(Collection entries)
=======

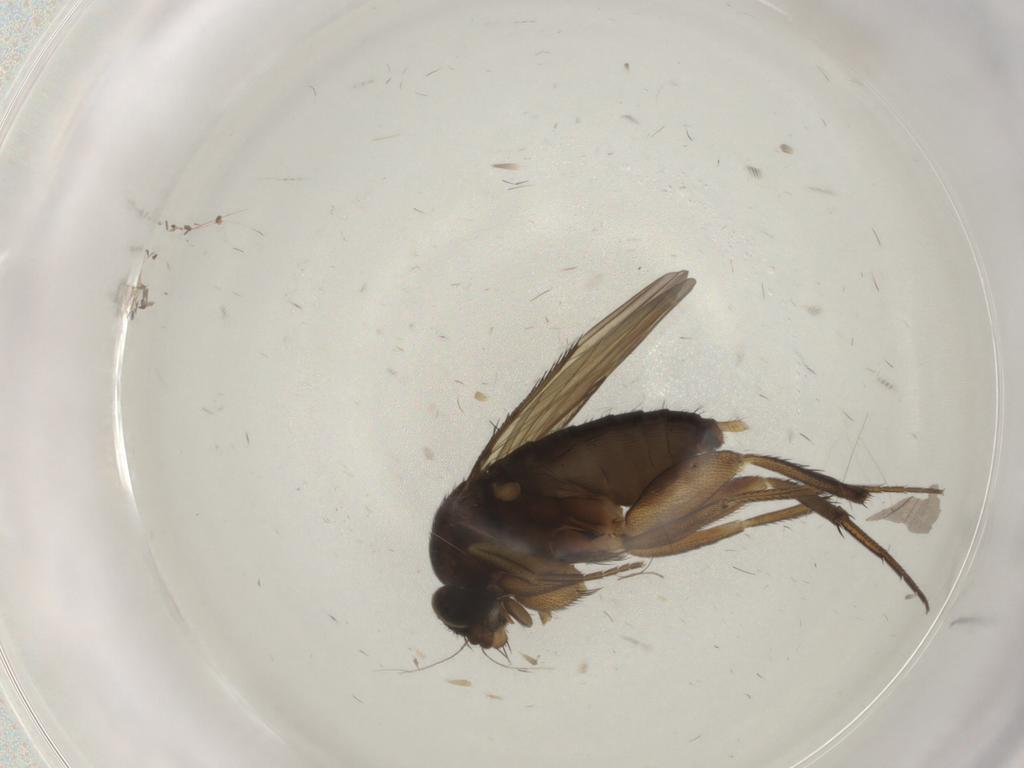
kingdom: Animalia
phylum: Arthropoda
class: Insecta
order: Diptera
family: Phoridae
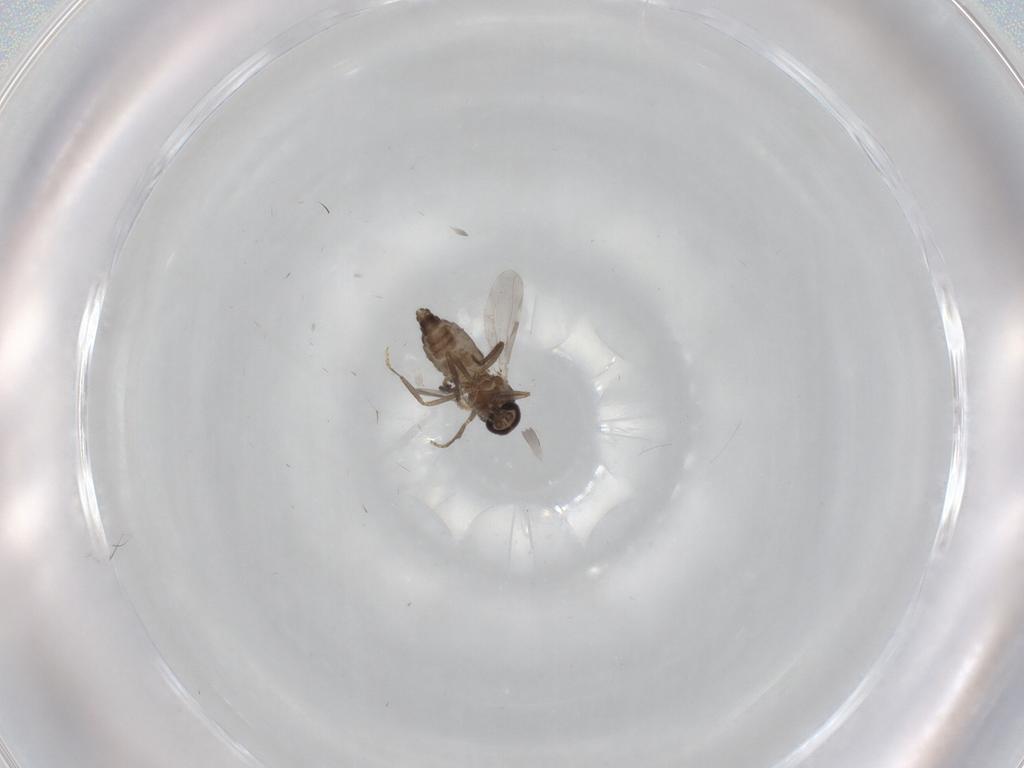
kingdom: Animalia
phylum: Arthropoda
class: Insecta
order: Diptera
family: Ceratopogonidae
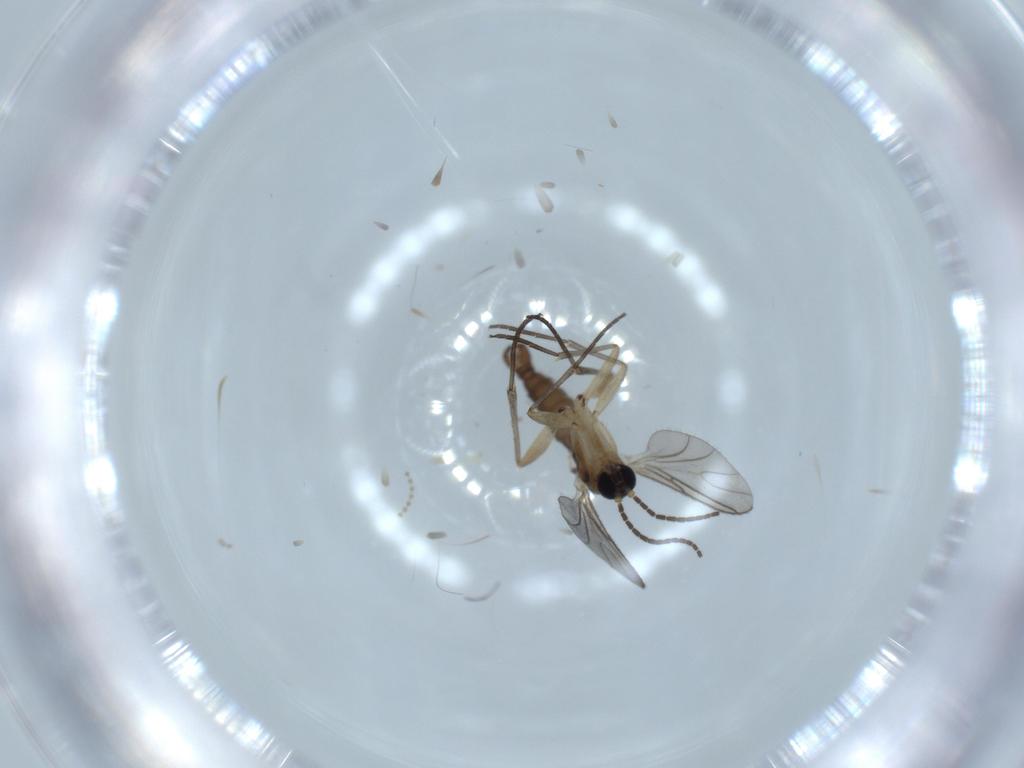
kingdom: Animalia
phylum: Arthropoda
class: Insecta
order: Diptera
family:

=======

» **What needs to be done**:
Rewrite all the records above with "phylum" changed to "division" and everything else left as it is, omitting the pictures.

» **The solution**:
kingdom: Animalia
division: Arthropoda
class: Insecta
order: Diptera
family: Phoridae
kingdom: Animalia
division: Arthropoda
class: Insecta
order: Diptera
family: Ceratopogonidae
kingdom: Animalia
division: Arthropoda
class: Insecta
order: Diptera
family:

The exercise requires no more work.